Ich balle meine Fäuste, bis meine Knöchel weiß werden. „Kannst du nicht einmal die Klappe halten? Du kritisierst und verurteilst mich doch nur, als wärst du perfekt!“
Ihre Augen weiten sich und ihr Gesicht wird rot vor Wut. „Wie kannst du es wagen, mir zu widersprechen! Du bist wertlos! Der einzige Grund, warum Kairo dich geheiratet hat, war, einen Erben zu haben!“
Sie zeigt auf mich, ihre Wut wächst. „Du prahlst mit deiner Familie? Ha! Sieh dich nur an! Du ziehst dich an wie ein Lumpen und weißt nicht, wie man sich anständig benimmt. Du bist nur ein Schmarotzer, der von diesem Haus lebt!“
Mein Herz fühlt sich an, als würde es gehämmert. Ich senke meinen Blick auf meine Füße und versuche, ihre Worte zu ertragen, ohne sie weiter zu provozieren.
Nach einem Moment dreht sie sich weg und ich hebe meinen Kopf. Sie geht zur Tür, dreht sich aber mit wütenden Augen noch einmal um. „Laura, mach es dir nicht zu bequem. Wenn du Kairo nicht bald ein Kind schenkst, werde ich persönlich dafür sorgen, dass ihr euch scheiden lasst!“
Damit stürmt sie davon. Ich bin ein paar Minuten lang sprachlos, bevor ich in mein Zimmer gehe. Sobald ich eintrete, dreht sich mir der Magen um und mir wird schwindelig. Ich renne zum Waschbecken und übergebe mich. Wo zum Teufel ist mein verdammter Ehemann, wenn ich ihn am meisten brauche?
Tränen strömen mir übers Gesicht, bis ich vor Schluchzen außer Atem bin. Mein Telefon klingelt. Ich hole es schnell aus meiner Handtasche und mir wird ganz anders, als ich sehe, wer anruft. Es ist Kairo.
Ich denke daran, wie er Faith beim Bankett verteidigt und mir die Schuld gegeben hat. Die Szene spielt sich in meinem Kopf immer wieder ab und reibt Salz in eine bereits pochende Wunde.
Ich starre ein paar Sekunden auf den Bildschirm und fühle eine Mischung aus Schmerz und Wut. Ich atme tief durch und versuche, meine Emotionen zu beruhigen, bevor ich so ruhig wie möglich antworte:
"Was?"
Er klingt immer noch wütend. „Ich wollte Ihnen nur sagen, dass ich eine Besprechung mit einem Geschäftspartner habe und heute Abend nicht zu Hause sein werde.“
Mir stockt wieder das Herz. „Wo bist du… “ Ich halte inne, als ich ein leises Lachen am anderen Ende der Leitung höre. Es fühlt sich an, als würde ein Eimer kaltes Wasser über mich geschüttet. Diese vertraute Stimme gehört einer Frau. Er ist gerade mit jemand anderem zusammen.

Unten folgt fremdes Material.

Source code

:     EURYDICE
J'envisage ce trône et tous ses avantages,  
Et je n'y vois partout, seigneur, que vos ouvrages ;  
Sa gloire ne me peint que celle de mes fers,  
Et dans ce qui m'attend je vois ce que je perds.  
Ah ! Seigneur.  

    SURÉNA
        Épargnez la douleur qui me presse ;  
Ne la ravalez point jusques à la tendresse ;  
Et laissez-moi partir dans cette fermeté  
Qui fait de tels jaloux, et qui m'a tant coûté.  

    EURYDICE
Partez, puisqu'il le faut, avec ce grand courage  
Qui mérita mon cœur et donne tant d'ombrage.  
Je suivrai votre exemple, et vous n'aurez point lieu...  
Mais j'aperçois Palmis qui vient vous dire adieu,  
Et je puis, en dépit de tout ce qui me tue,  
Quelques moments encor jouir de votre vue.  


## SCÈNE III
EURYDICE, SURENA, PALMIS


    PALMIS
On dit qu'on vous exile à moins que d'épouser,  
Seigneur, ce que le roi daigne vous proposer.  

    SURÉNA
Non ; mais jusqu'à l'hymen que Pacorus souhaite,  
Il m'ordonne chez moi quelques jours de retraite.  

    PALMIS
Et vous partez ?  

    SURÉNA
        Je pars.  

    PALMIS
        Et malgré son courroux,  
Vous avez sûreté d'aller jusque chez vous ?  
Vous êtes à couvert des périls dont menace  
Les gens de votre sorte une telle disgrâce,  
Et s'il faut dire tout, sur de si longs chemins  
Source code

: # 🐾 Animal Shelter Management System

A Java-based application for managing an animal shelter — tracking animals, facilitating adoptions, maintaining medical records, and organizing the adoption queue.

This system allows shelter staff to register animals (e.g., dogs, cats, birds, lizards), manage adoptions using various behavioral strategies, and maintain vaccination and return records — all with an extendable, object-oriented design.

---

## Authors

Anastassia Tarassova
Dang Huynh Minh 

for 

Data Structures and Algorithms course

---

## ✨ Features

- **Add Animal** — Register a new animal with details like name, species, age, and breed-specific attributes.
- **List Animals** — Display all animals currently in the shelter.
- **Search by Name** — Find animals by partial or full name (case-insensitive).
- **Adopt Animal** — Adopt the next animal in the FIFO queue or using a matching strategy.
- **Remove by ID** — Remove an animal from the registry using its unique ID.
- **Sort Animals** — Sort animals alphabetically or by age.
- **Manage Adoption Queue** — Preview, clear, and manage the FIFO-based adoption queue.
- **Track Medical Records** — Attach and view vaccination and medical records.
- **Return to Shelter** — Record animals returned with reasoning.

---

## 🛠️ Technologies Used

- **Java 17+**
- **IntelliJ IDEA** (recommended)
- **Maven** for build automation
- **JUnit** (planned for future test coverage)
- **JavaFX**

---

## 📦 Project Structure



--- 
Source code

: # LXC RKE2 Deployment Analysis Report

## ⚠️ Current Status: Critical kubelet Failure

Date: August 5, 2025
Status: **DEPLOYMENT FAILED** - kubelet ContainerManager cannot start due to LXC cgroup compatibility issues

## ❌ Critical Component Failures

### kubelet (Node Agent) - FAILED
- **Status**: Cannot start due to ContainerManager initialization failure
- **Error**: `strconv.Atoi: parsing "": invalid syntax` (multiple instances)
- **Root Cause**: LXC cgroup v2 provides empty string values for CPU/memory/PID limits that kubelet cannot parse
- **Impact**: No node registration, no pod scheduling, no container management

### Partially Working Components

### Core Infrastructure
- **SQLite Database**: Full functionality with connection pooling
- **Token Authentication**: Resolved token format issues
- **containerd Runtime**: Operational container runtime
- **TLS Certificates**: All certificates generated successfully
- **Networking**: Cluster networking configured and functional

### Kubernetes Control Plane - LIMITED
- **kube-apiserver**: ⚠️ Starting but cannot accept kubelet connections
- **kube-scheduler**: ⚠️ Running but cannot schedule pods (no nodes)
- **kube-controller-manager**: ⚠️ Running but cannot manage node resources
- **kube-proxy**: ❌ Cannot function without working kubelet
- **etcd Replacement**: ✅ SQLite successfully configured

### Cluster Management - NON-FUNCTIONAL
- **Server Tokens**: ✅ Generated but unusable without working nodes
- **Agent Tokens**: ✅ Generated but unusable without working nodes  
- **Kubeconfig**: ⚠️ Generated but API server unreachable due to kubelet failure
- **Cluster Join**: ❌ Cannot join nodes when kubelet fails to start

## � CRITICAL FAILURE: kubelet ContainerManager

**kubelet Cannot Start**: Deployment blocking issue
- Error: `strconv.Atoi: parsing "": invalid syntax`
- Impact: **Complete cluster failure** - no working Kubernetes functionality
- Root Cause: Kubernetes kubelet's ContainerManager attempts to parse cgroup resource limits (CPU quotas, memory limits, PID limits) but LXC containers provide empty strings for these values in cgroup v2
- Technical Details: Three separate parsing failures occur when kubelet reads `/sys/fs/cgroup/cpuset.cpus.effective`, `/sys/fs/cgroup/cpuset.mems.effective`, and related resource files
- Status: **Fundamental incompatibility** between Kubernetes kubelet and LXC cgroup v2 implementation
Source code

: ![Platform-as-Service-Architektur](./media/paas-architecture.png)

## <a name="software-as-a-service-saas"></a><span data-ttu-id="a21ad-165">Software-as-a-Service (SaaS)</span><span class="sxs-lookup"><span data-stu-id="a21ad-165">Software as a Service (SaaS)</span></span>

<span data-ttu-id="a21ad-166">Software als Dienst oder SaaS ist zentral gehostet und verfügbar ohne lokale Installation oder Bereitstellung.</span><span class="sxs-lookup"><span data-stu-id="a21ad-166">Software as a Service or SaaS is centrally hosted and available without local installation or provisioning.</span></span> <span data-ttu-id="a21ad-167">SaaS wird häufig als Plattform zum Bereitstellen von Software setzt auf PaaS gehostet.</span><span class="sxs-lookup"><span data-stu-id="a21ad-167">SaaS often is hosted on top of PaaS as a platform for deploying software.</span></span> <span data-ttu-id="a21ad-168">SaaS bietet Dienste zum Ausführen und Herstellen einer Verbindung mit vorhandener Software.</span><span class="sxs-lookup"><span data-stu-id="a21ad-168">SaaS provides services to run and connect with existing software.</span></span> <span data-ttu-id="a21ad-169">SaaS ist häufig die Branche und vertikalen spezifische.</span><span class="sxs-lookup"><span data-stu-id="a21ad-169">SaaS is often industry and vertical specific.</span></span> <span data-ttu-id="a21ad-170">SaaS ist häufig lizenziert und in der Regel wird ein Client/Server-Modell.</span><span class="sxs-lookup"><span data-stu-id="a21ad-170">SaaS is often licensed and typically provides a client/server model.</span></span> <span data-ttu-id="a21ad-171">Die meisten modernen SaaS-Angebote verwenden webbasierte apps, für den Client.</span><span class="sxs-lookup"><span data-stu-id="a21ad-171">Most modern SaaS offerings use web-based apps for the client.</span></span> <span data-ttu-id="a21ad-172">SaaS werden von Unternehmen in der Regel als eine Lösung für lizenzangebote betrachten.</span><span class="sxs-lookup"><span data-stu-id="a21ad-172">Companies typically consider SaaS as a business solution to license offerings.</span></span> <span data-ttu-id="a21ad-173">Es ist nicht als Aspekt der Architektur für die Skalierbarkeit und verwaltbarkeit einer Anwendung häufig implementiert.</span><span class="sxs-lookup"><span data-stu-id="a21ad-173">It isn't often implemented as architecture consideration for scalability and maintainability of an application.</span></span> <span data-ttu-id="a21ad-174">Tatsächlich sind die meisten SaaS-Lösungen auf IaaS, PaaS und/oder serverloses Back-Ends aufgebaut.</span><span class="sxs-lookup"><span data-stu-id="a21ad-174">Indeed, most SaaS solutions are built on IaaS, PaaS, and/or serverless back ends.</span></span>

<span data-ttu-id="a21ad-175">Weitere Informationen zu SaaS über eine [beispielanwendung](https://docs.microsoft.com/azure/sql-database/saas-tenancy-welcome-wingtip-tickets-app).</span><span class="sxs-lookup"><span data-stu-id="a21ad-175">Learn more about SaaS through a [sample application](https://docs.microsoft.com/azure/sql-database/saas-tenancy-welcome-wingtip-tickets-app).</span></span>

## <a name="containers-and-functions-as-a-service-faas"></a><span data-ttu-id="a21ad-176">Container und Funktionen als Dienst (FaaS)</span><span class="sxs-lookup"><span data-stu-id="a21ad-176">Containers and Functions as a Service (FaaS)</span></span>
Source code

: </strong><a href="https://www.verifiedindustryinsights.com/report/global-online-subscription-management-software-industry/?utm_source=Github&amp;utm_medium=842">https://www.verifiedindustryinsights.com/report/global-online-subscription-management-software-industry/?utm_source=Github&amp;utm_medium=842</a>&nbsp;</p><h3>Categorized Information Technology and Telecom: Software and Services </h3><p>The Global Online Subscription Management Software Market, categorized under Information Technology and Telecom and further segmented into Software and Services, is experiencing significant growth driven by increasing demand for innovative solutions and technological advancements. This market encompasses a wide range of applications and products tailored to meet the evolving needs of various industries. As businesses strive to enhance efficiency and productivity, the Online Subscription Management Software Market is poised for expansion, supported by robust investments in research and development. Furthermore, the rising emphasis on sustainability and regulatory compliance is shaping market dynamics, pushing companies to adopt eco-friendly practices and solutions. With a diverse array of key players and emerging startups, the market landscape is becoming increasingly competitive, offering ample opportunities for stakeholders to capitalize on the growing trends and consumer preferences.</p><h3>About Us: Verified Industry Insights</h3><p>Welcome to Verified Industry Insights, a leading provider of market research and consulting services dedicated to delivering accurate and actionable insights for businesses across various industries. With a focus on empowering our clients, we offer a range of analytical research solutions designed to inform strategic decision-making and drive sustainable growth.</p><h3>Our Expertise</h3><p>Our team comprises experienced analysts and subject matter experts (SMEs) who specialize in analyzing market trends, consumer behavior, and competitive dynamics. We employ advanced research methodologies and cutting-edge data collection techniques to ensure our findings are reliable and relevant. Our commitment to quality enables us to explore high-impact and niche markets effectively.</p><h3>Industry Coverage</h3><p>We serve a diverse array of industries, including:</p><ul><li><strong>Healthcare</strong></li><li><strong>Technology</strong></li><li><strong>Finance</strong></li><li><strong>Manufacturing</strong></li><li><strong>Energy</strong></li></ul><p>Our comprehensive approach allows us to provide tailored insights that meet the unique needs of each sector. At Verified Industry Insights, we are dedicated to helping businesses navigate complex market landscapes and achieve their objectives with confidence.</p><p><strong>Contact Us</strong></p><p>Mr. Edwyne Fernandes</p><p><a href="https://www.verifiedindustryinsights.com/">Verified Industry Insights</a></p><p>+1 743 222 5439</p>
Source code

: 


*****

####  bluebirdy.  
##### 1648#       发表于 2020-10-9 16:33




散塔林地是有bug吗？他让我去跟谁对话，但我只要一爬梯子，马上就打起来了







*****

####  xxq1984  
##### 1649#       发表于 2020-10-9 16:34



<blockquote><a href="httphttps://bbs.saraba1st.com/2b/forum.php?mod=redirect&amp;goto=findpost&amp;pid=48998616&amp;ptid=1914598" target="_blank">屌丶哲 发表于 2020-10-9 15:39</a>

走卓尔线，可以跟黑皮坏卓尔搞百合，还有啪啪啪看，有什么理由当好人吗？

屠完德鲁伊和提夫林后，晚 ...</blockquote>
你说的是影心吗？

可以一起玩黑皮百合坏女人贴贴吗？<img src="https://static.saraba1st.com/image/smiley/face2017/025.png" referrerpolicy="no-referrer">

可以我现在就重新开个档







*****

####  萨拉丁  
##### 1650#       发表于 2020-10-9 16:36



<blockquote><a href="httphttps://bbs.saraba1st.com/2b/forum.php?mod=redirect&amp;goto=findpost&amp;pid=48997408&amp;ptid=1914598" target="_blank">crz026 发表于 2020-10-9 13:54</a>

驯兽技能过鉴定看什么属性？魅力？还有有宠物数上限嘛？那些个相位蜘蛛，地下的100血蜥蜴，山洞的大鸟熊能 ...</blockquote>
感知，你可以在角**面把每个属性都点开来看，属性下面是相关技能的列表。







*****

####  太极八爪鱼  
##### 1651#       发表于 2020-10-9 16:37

Meine Finger zittern und mein Herz rast, während ich das Telefon umklammere. Obwohl meine Lippen vor Angst zittern, atme ich tief durch und versuche, mich zu beruhigen.
Es fühlt sich an, als würde der Raum auf mich zukommen, und meine Stimme zittert, als ich die Worte „Bist du auf Faiths Seite?“ hervorbringe.